The COVID-19 pandemic has laid bare some of the shortcomings of the nation’s health care infrastructure. Health care providers participating in traditional fee-for-service payment arrangements were negatively impacted by the pandemic as they experienced a sharp increase in expenses paired with significantly reduced revenue and a drop in opportunities to provide needed care.

Trinity Health was able to draw from the experience built over nearly a decade of improving population health through APMs to readily respond to the COVID-19 pandemic in communities both clinically and operationally. The clinical team within a population-based delivery model is skilled at assessing and identifying the needs of the whole person. Thus, Trinity Health teams were able to quickly apply the same expertise used to manage patients attributed to an APM to develop a whole-person plan of care for all patients at risk for COVID-19.

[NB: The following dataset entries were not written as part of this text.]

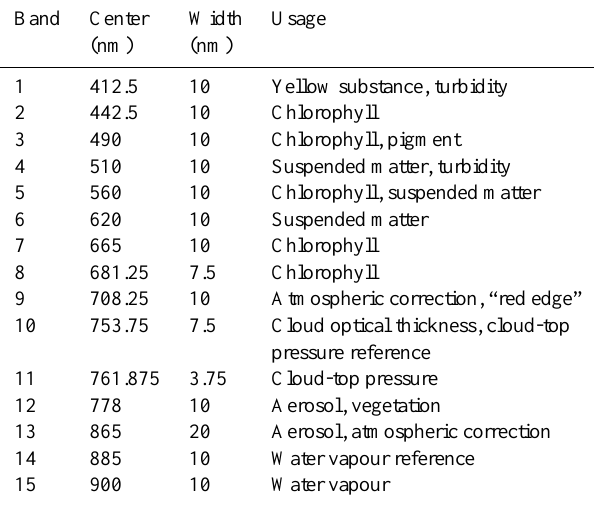
Table 1. Central wavelength and bandwidth (fwhm) of MERIS spectral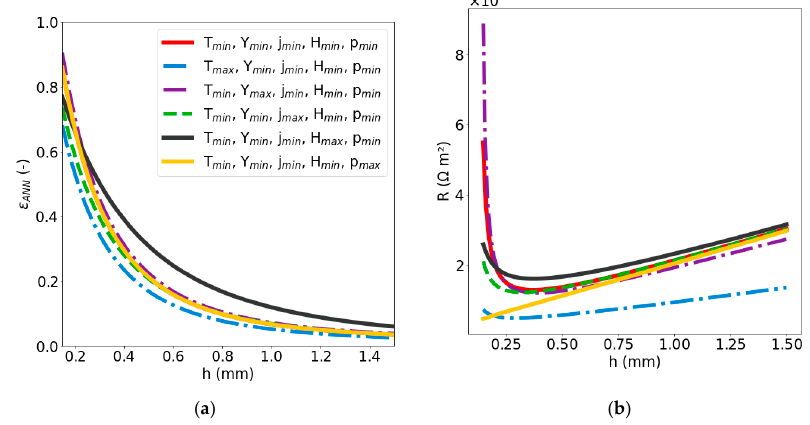
Figure 5. Void fraction ε ANN ( a ) and ohmic resistance R ( b ) depending on the electrolyte thickness h in [0.3;1.5] mm.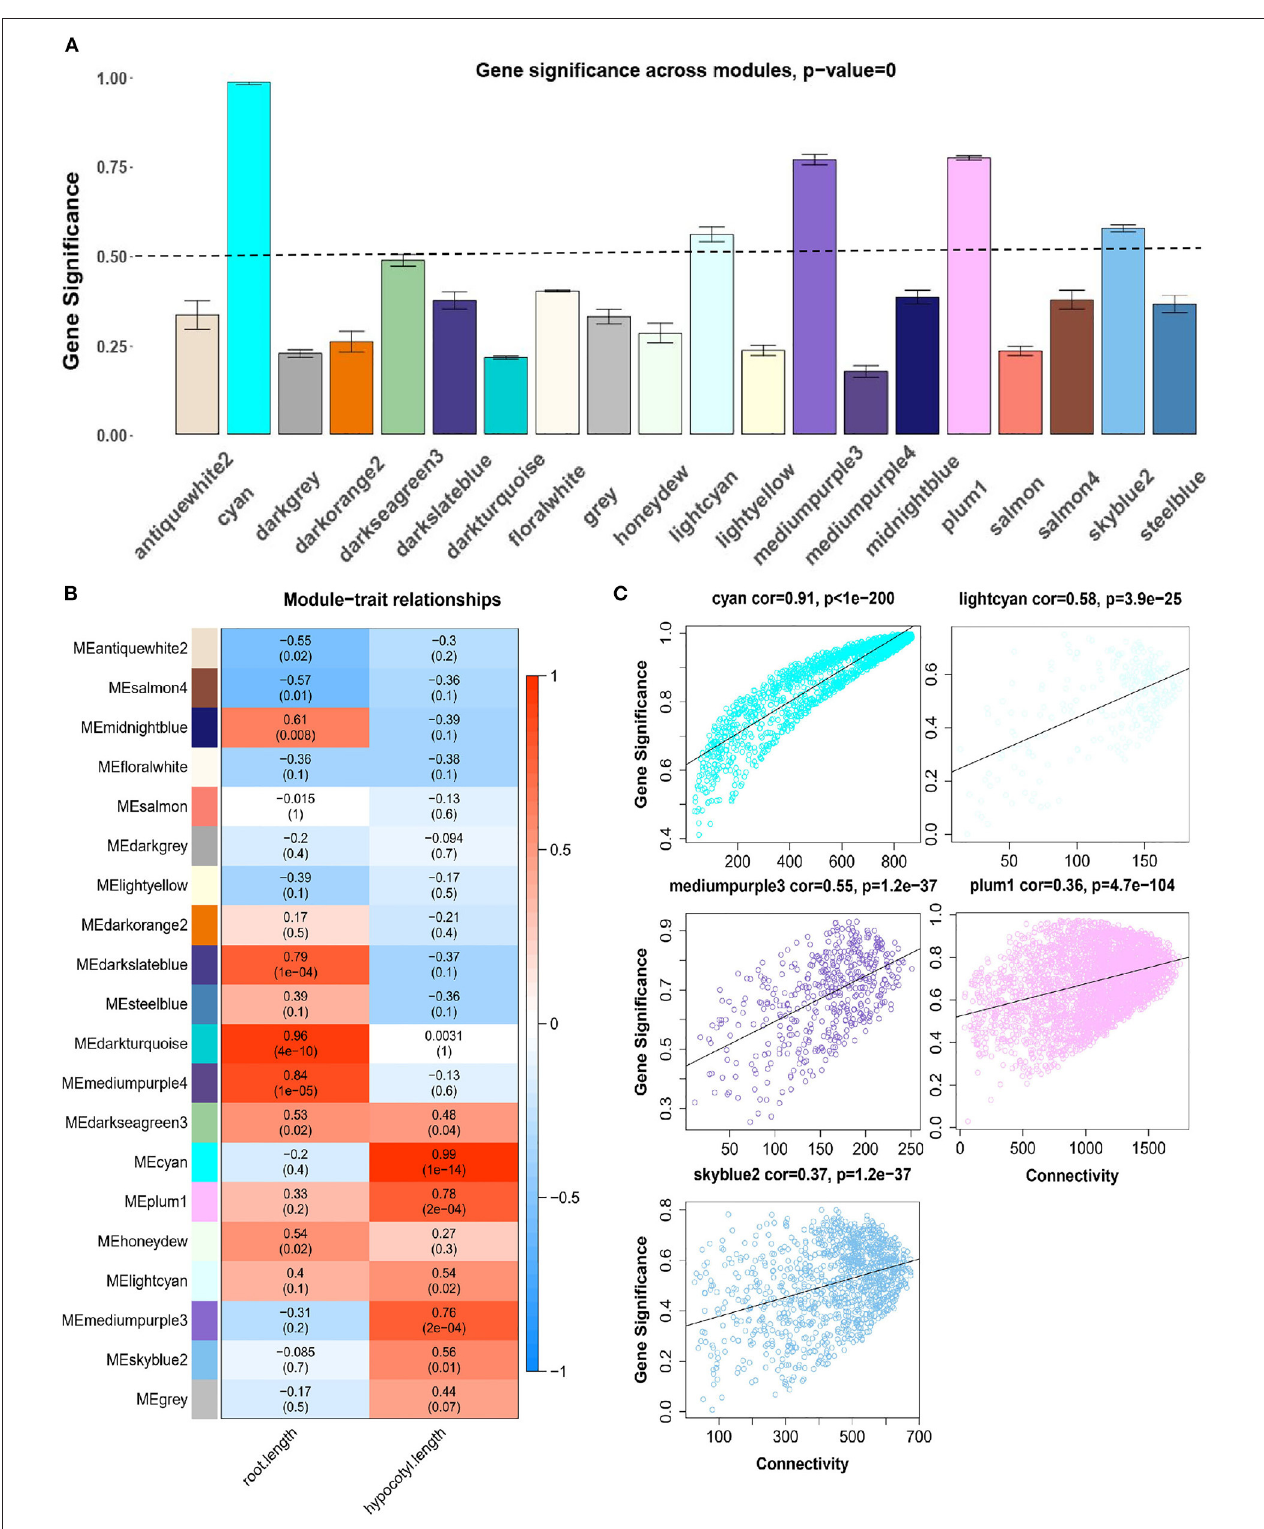
FIGURE 2 | Correlation between modules and traits. (A) The mean gene significance between module and hypocotyl development. (B) Module-trait relationship. Each row corresponds to a module, while each column corresponds to the root/hypocotyl development trait. Each cell contains a corresponding correlation. (C) The correlation between gene significance and connectivity in the 5 modules with gene significance > 0.5 in (A) .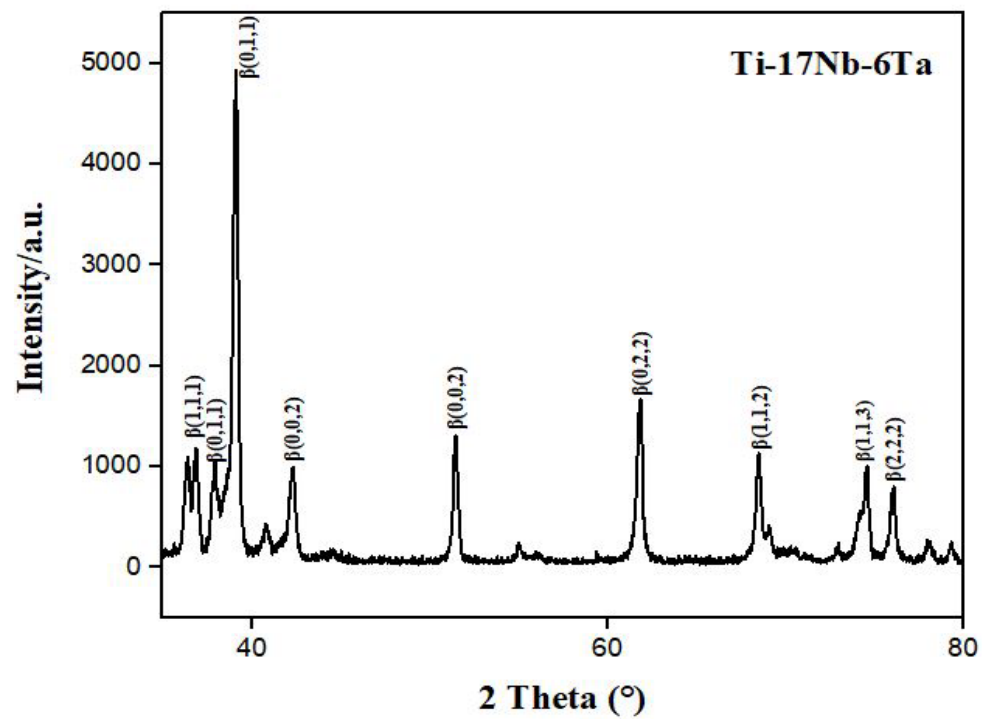
Figure 5. XRD spectrum of the alloy Ti-17Nb-6Ta.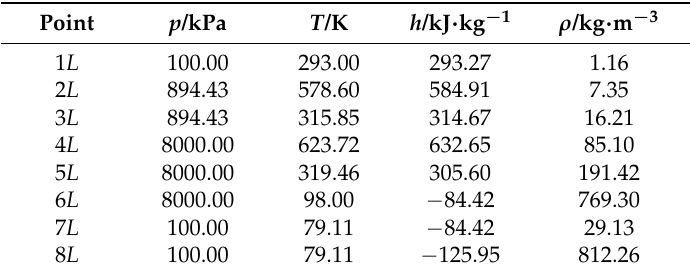
Table 2. Parameters of the points in the air liquefied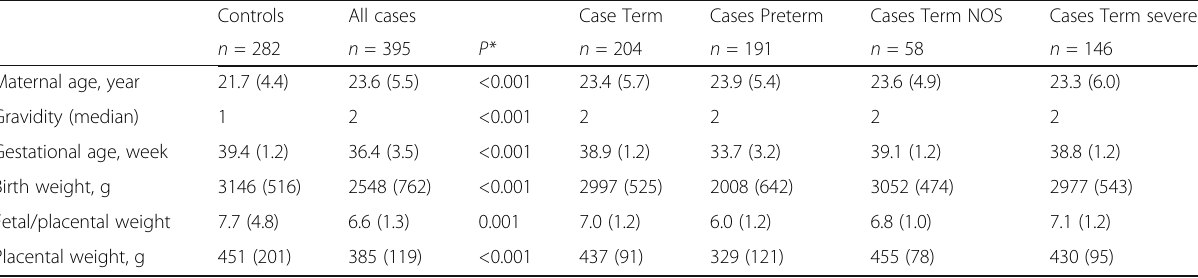
Table 1 Demographics of study population and case subgroups, mean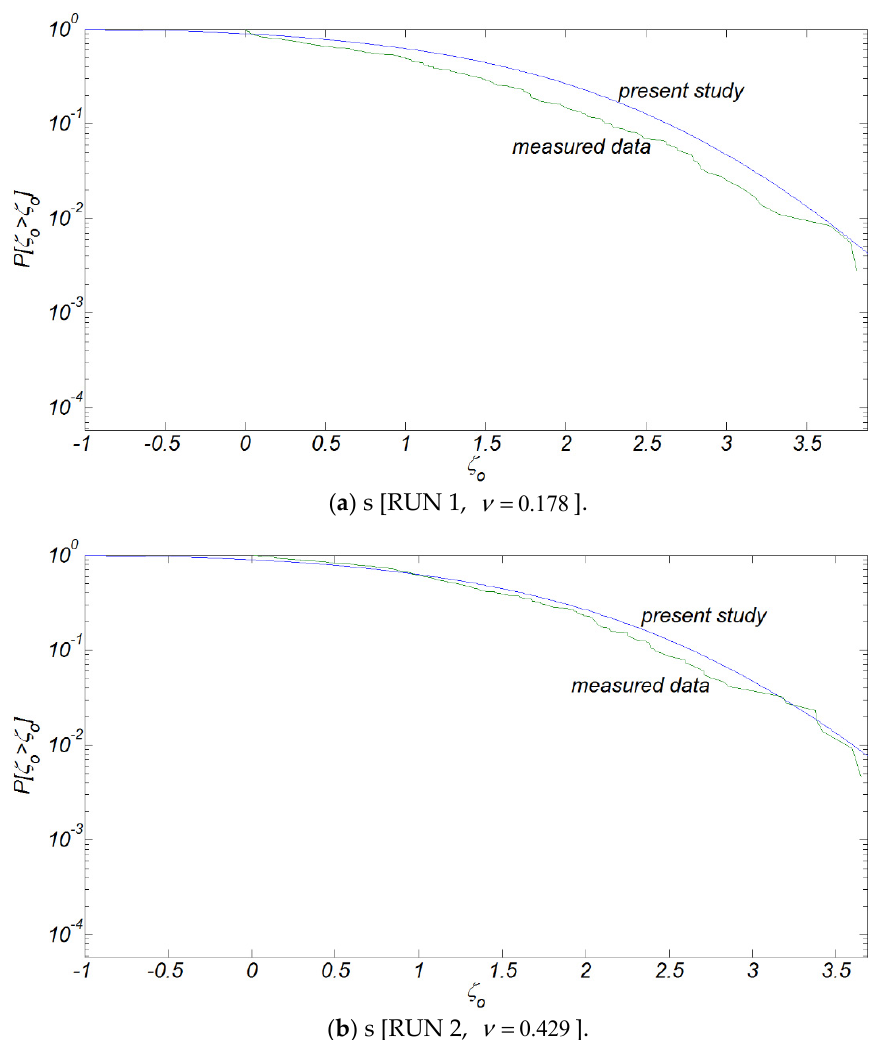
Figure 6. Evolution of exceedance probability [ ] o P nonlinearity.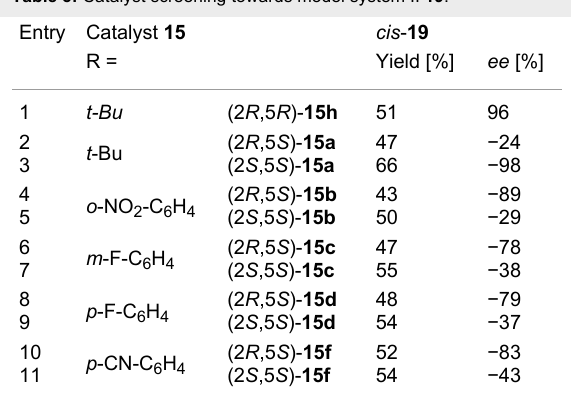
Table 5: Catalyst screening towards model system II 19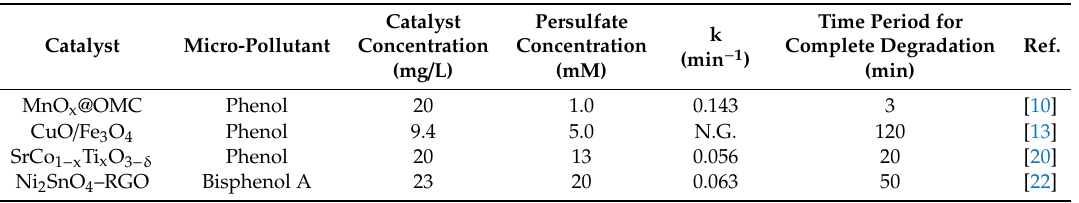
Table 2. Persulfate activation by heterogeneous systems. N.G.: not given.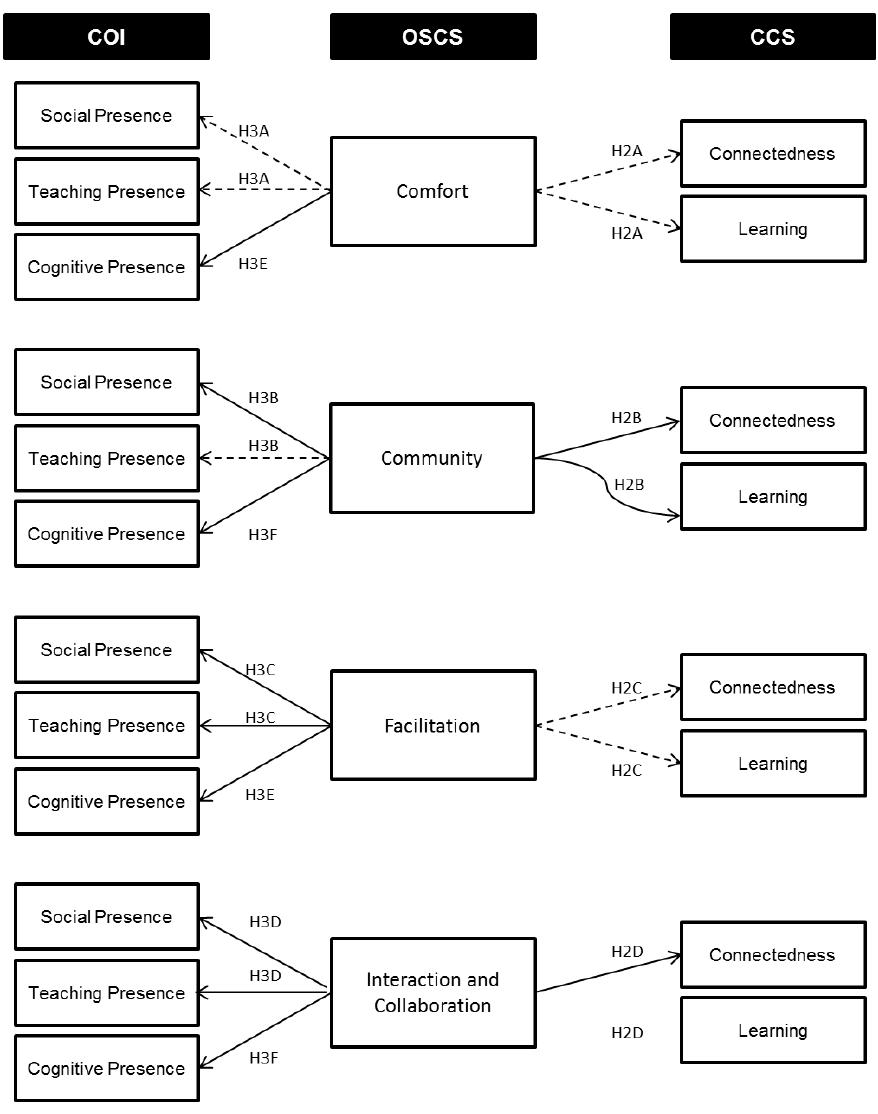
Figure 3. Final model for OSCS nomological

For example, care teams in the Syracuse, New York ACOs were able to create patient-centered care plans for more than 13,000 individuals who were at increased risk of morbidity and mortality from COVID-19 due to underlying clinical conditions. These teams taught sign and symptom management, ensured patients had their medications, and took other preventative measures to ensure they stayed safe and healthy. The teams were able to quickly apply the work they regularly do for patients who have chronic disease, to respond to COVID-19 impacts for patients attributed to their ACO and for those in traditional fee-for-service payment models.

Trinity Health has 16 Clinically Integrated Networks that serve as the operational home for APMs in their markets. The existing operational capabilities that Trinity Health developed to support the work of APMs were invaluable to the COVID-19 response.  The majority of physicians in the communities served and in Trinity Health APMs are independent providers in their own practice. Trinity Health was able to immediately deploy support to these providers to help them respond to the COVID-19 pandemic. Trinity Health created communication tools to provide physicians access to telehealth, clinical information, guidance for use of personal protective equipment (PPE), access to pricing discounts for PPE, and patient-facing materials and support. In addition, daily communication with updated information from the CDC was provided and the Trinity Health pandemic response team was made available for guidance and support. Among other things, these experts offered understanding in federal and state waivers, funding opportunities, and the expansion of telehealth flexibilities.

Trinity Health’s experience responding to COVID-19 reinforced the importance of APMs—particularly population-based APMs that are based on expected rather than historical costs—to create and support health system resiliency. These payment arrangements scale and translate effectively while fostering innovation and collaboration.